(Extracted data entries)
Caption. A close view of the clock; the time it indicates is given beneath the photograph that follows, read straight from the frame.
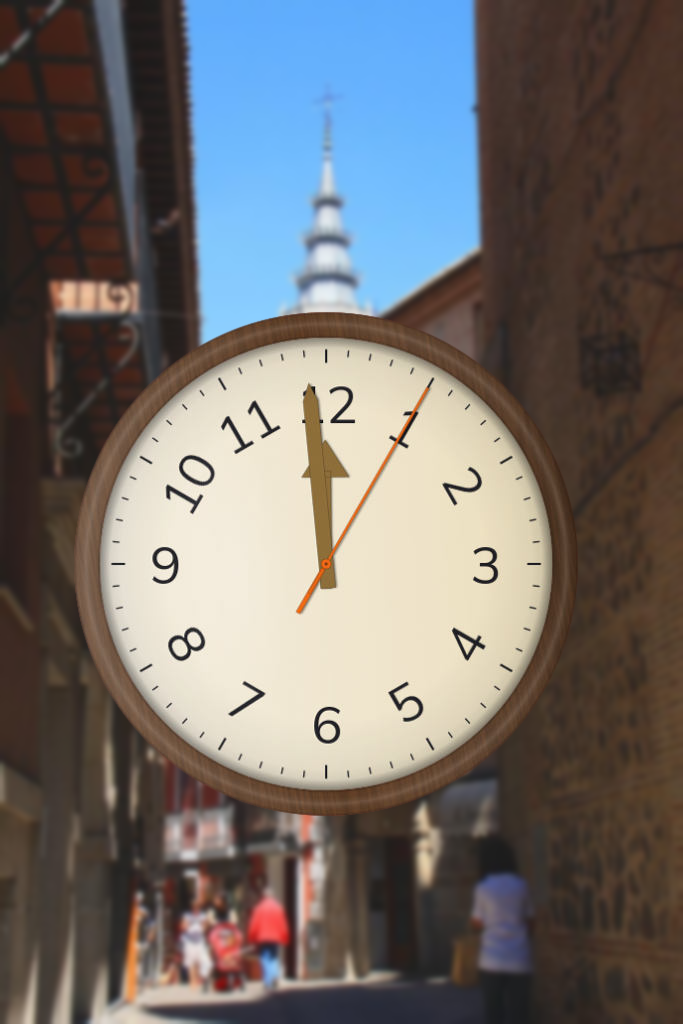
11:59:05
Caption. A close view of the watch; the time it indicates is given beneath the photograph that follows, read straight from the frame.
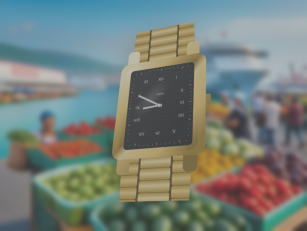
8:50
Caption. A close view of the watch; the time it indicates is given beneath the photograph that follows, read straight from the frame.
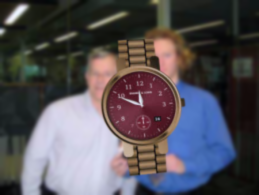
11:49
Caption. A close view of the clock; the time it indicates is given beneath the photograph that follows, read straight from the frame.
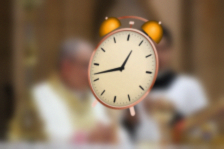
12:42
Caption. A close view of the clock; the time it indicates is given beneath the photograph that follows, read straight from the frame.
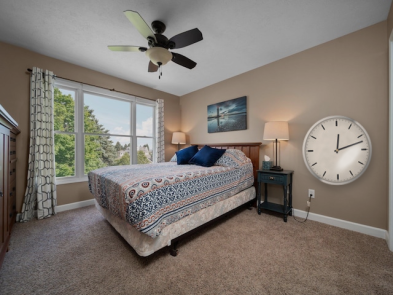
12:12
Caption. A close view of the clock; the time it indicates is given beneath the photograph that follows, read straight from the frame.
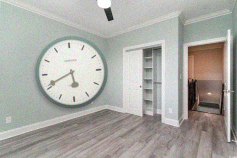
5:41
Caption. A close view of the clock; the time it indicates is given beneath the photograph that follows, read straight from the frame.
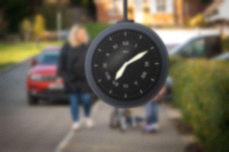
7:10
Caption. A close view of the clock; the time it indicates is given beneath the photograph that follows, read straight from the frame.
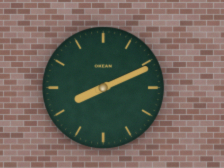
8:11
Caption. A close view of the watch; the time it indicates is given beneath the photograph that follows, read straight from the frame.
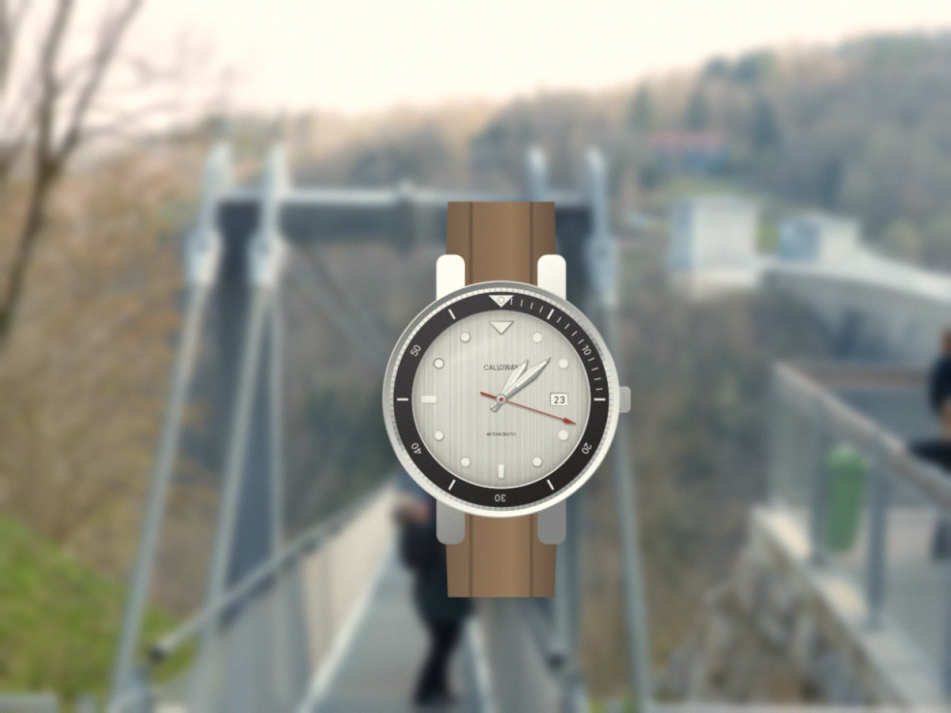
1:08:18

> _What is needed_: Retype every line of the listing above word for word, omitting the pictures.

> _Result for this exercise_:
Caption. A close view of the clock; the time it indicates is given beneath the photograph that follows, read straight from the frame.
11:59:05
Caption. A close view of the watch; the time it indicates is given beneath the photograph that follows, read straight from the frame.
8:50
Caption. A close view of the watch; the time it indicates is given beneath the photograph that follows, read straight from the frame.
11:49
Caption. A close view of the clock; the time it indicates is given beneath the photograph that follows, read straight from the frame.
12:42
Caption. A close view of the clock; the time it indicates is given beneath the photograph that follows, read straight from the frame.
12:12
Caption. A close view of the clock; the time it indicates is given beneath the photograph that follows, read straight from the frame.
5:41
Caption. A close view of the clock; the time it indicates is given beneath the photograph that follows, read straight from the frame.
7:10
Caption. A close view of the clock; the time it indicates is given beneath the photograph that follows, read straight from the frame.
8:11
Caption. A close view of the watch; the time it indicates is given beneath the photograph that follows, read straight from the frame.
1:08:18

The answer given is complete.